Preheat the oven to 350°F (175°C). Remove the chicken and let rest 15 minutes to cool so you can pick the meat off the bones. Leave the meat in large chunks—we will use all of it, light and dark. Strain all the chicken broth into another pot; season with salt until it’s tasty. Set the broth to a low boil.
Now, in a very large stainlesssteel bowl, place your potato base (recipe follows if you can’t find potato blocks). Add your hot chicken broth, 2 cups (480 ml) at a time, stirring it continuously with a large wooden spoon to form a dough. Keep adding chicken broth until it’s smooth, like thick cake batter.
If you can find the blocks, there are instructions on how much liquid to add. Basically, what liquid is taken from the potato is replaced by broth, so it’s important to get that balance.
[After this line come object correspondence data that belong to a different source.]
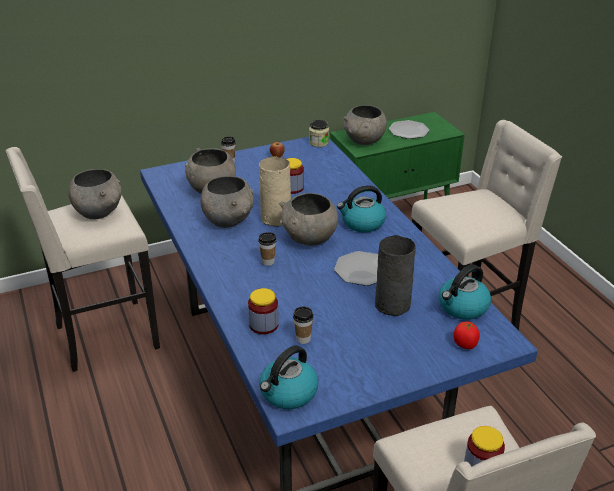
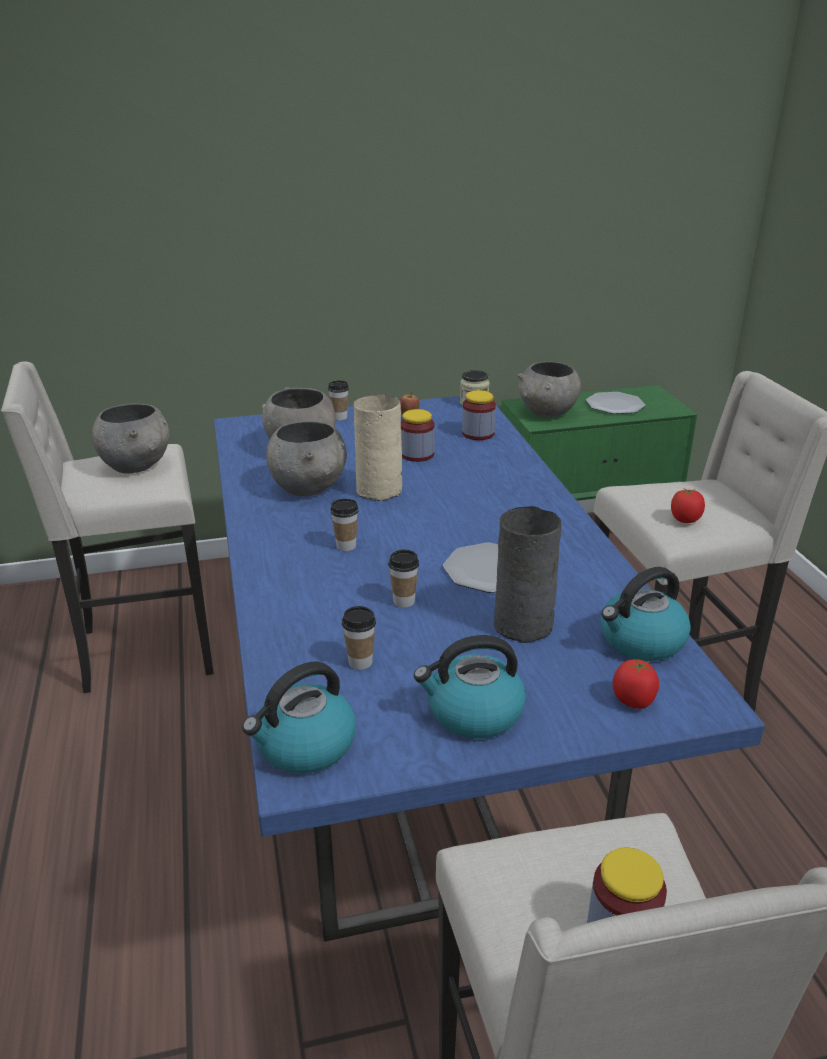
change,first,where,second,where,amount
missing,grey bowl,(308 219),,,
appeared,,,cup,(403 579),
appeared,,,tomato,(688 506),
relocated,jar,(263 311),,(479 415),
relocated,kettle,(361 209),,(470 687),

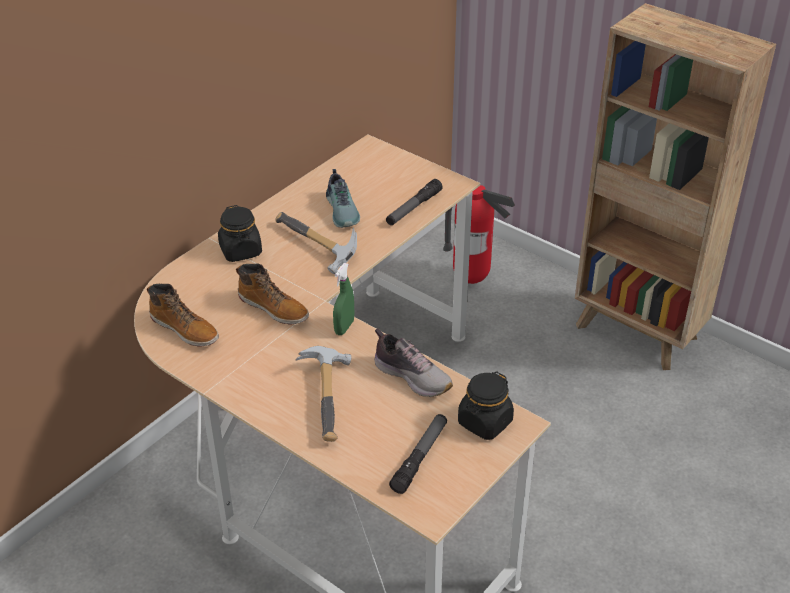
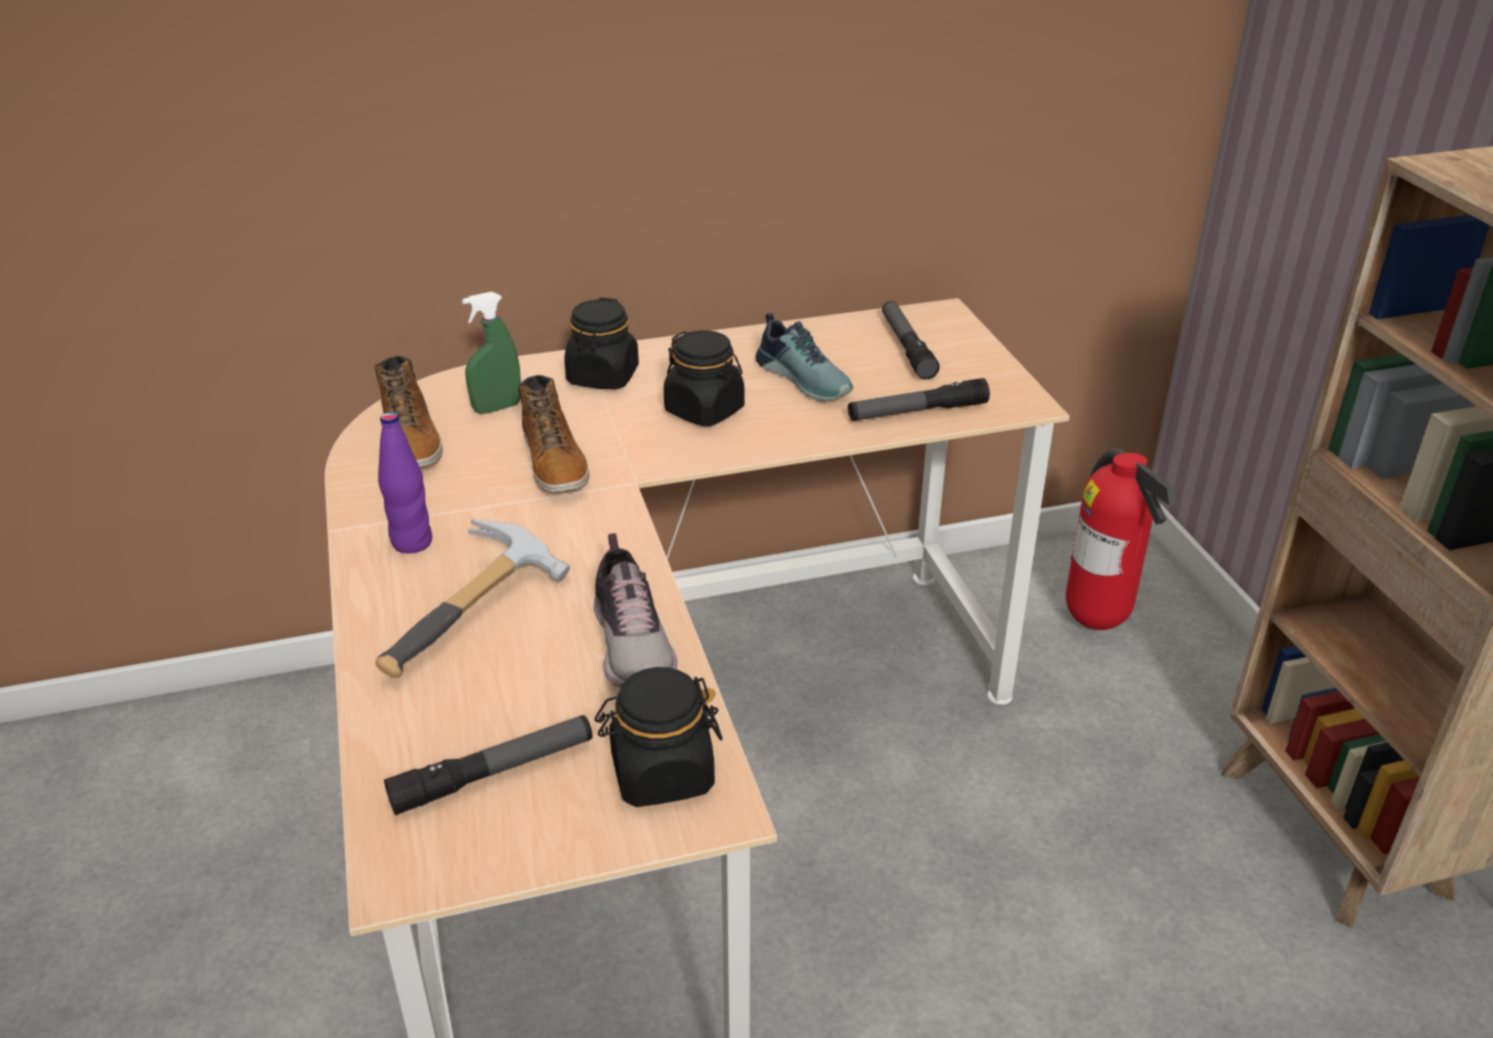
change,first,where,second,where,amount
appeared,,,purple bottle,(405 482),
appeared,,,flashlight,(911 340),
relocated,green spray bottle,(343 299),,(491 353),
exchanged,hammer,(316 243),black jar,(704 378),
spun,shoe,(343 198),,(804 357),60 degrees counterclockwise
Add the green onions to the mixture. Once again, add salt until it tastes like a solidified chicken soup.
In a large well greased (Pam works best) rappie pie pan or stainless steel hotel baking pan, pour half the mixture. Layer the chicken on top, then layer with the remainder of the potato mixture. Bake until you get a golden crispy top, about 3 hours. It’s okay if it takes longer because you really can’t overcook this dish. Remove from the oven and allow to rest 20 to 30 minutes so it’s not soupy and has time to set.
Cut into squares and serve with molasses, hot sauce, or plain—the way I love it. Maybe add some salt and pepper. The edges, much like a lasagna, are the most sought after. Make sure you get a corner square!
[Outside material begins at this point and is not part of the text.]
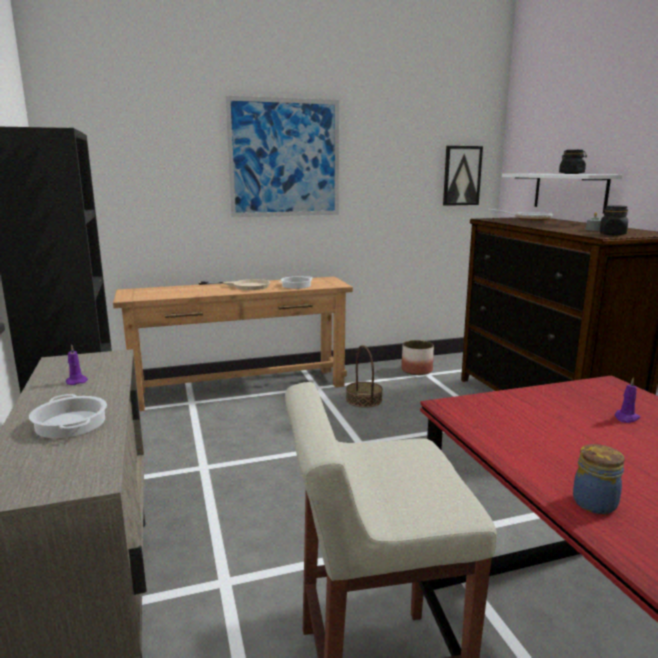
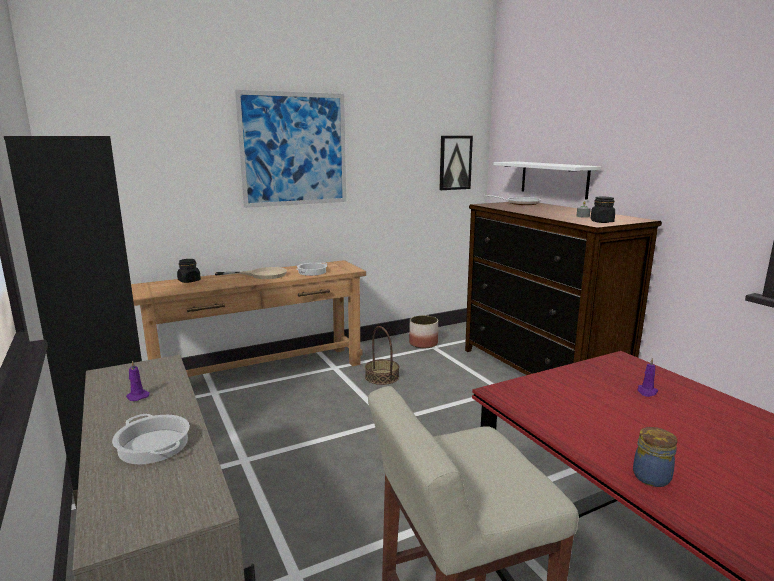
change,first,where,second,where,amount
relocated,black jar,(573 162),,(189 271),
To make your own base for rappie pie:
Peel and grate 20 pounds (9 kg) PEI potatoes very finely and then squeeze out all the liquid. What will be in that liquid? Mostly water but also a lot of starch. You must save all the liquid and starch, not to use but as a measure of what you need to put back in the remaining pulp to reconstitute it properly. It’s pretty cool to see the starch settle out of the liquid. (That’s what they used to use to starch shirts!)
The old school way to do this is to peel the potatoes and put them in a bucket of water so they don’t turn brown. Then finely grate a couple pounds at a time, put those gratings in cheesecloth, and wring out all the liquid you possibly can. This is very hard work.
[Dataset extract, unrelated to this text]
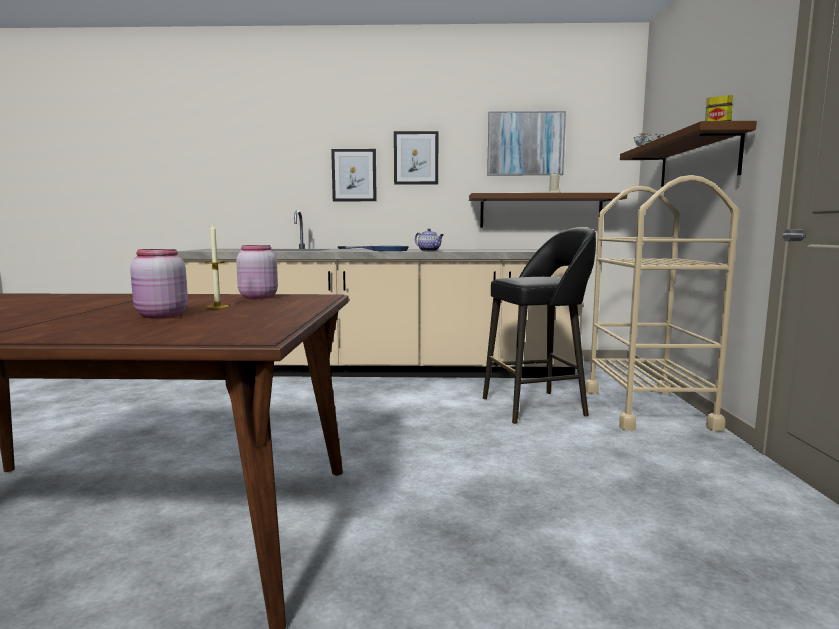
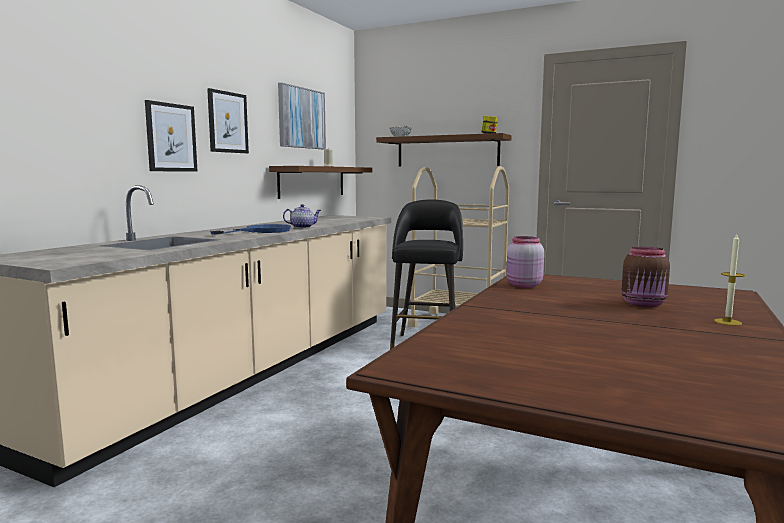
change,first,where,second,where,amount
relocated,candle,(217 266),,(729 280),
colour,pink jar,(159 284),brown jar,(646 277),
Many devices have been made to take some of the work out of this, but today we have a machine that anyone can buy to do this: a juicer! Keep the dryish pulp for use, and keep the juice for measuring so you know how much liquid to put back. Cut your potatoes so they fit in the mouth of your juicer. Have a bowl handy to collect all the pulp and another bowl for the liquid. When all the potato is pulped, measure your liquid by volume. That is the amount of chicken broth you will add back to make the rappie pie mix.